Perhaps one of the most memorable sequences is that of the Songwriter, or “the piano scene.” A man who looks older than time itself sits among his treasures in a mysterious home full of objects belonging to the rock gods. Perched at the piano, he plays through generation-defining hits, saying he’s penned every. single. one. As the Songwriter plays Smells Like Teen Spirit, Sam breaks. The Songwriter says to him, while never lifting a finger from the keys,

I wrote most of the music your dad grew up on, half of what you sang along to as a kid, and I'm still doin' it. . .  These teenagers are dancing to my music. . . That’s pop culture, isn’t it? It floats away like tissue paper, and I blow my nose. . . I don't care what's fashionable or cool. It's all silly and meaningless. I've created so many of the things that you care about... the songs that give your life purpose and joy. . . When you were fifteen and rebelling... you did that to my music. . . The real message was never intended for you. It's better if you just smile and dance. Enjoy the melody. . . Your art, your writing, your culture is the shell of other men’s ambition. Ambitions beyond what you will ever understand. . .”

This is the point of no return. It left me, an utter worshipper of the arts, dumbfounded and empty. I don’t believe its message to be true, but if it were, that would be my worst nightmare realized. That every artist, musician, poet, and author was a lie, and the media I built my life, personality, and obsessions around are false prophets. This scene is particularly effective in this film because it is so meta. A film like this, from a studio with a cultish following, about a self-important hipster neighborhood where everyone is “so unique”, set in the city of stars, starring the granddaughter of Elvis, slapped its audience across the face with this sequence.
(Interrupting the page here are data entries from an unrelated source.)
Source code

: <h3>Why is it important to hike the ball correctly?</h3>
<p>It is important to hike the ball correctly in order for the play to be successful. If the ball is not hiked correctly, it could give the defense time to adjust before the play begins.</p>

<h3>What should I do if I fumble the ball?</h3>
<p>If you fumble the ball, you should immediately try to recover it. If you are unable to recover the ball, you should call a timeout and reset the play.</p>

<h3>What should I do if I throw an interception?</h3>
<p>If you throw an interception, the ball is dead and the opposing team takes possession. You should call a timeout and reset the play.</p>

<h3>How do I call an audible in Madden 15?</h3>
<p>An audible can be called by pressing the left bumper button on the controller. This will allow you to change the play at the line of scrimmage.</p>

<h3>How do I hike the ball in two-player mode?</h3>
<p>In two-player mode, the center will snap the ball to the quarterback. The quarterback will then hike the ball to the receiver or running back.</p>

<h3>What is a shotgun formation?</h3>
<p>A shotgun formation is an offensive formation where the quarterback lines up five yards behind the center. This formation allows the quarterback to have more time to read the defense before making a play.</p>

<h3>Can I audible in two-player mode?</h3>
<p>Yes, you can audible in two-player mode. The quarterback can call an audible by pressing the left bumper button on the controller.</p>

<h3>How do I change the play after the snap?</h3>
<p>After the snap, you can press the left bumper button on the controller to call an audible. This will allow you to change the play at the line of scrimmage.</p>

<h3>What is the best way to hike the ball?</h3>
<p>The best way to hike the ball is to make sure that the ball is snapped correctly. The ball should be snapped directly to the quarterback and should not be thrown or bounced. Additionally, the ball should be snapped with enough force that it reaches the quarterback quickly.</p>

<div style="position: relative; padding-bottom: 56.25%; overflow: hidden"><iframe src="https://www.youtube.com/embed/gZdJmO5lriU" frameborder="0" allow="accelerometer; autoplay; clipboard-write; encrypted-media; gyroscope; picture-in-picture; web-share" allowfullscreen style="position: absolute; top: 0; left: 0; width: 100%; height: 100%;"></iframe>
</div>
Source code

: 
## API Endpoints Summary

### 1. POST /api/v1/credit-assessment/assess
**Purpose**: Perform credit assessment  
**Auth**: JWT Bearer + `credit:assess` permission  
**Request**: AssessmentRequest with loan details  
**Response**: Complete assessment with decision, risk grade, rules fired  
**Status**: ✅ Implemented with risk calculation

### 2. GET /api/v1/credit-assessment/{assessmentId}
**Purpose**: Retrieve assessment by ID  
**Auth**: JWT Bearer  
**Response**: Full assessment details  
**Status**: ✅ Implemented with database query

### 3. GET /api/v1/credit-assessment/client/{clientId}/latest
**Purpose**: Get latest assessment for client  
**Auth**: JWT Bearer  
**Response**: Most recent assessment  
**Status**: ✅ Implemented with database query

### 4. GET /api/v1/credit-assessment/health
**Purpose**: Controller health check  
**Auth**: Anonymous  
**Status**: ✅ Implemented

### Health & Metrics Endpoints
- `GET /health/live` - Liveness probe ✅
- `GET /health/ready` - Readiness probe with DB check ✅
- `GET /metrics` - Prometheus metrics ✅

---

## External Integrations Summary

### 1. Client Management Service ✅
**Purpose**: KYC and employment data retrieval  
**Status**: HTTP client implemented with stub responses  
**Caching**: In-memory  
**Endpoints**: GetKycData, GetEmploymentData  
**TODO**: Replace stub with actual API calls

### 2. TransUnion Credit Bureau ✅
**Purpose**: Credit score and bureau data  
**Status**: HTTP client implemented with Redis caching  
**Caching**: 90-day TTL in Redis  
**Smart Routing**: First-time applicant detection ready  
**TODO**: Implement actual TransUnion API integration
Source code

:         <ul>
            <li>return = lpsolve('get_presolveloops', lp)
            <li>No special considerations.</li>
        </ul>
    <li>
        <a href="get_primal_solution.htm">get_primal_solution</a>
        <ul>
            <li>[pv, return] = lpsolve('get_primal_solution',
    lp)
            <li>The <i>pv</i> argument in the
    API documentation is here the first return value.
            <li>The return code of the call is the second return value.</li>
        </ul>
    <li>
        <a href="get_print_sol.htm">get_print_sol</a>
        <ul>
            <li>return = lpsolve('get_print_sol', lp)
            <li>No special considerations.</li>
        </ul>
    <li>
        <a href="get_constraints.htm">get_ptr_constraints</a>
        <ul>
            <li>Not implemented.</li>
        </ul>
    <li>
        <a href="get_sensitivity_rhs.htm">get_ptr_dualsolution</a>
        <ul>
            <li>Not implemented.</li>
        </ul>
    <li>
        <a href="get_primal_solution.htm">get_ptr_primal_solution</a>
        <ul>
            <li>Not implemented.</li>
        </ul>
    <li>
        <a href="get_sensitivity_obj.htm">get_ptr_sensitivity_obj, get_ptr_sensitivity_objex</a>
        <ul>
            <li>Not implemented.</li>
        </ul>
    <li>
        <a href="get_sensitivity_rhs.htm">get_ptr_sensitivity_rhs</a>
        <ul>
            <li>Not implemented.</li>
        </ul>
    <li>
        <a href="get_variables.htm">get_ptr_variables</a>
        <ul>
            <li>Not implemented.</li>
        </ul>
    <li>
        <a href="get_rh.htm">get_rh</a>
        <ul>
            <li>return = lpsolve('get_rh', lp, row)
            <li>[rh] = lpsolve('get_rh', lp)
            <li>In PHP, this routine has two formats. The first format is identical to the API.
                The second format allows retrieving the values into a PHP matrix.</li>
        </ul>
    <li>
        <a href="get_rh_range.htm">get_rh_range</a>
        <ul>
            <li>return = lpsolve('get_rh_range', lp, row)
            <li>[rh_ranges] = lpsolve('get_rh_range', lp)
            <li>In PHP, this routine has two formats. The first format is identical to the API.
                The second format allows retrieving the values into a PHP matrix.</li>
The message here was, “Do not become Sam.” Do not search too deep for meaning so that when you find it all is lost and empty. Enjoy the mystery and know that some things are not meant for you. Remain curious and remain interested, but do not seek what you shouldn’t know, and don’t project your fantasies onto others. The classic, “Don’t meet your heroes.”

In its exploration of the dark undercurrents beneath the glitz of Hollywood and the allure of its mysteries, 'Under the Silver Lake' serves as a cautionary tale. It reminds us of the danger of losing oneself in the pursuit of hidden meanings and the obsession with being 'special.' Through Sam's journey, the film warns against the pitfalls of projecting our fantasies onto the world around us and the artists we admire. Perhaps, in the end, it's best to embrace the mystery, enjoy the art for what it is, and resist the urge to unravel every enigma, lest we find ourselves lost in a labyrinth of our own making.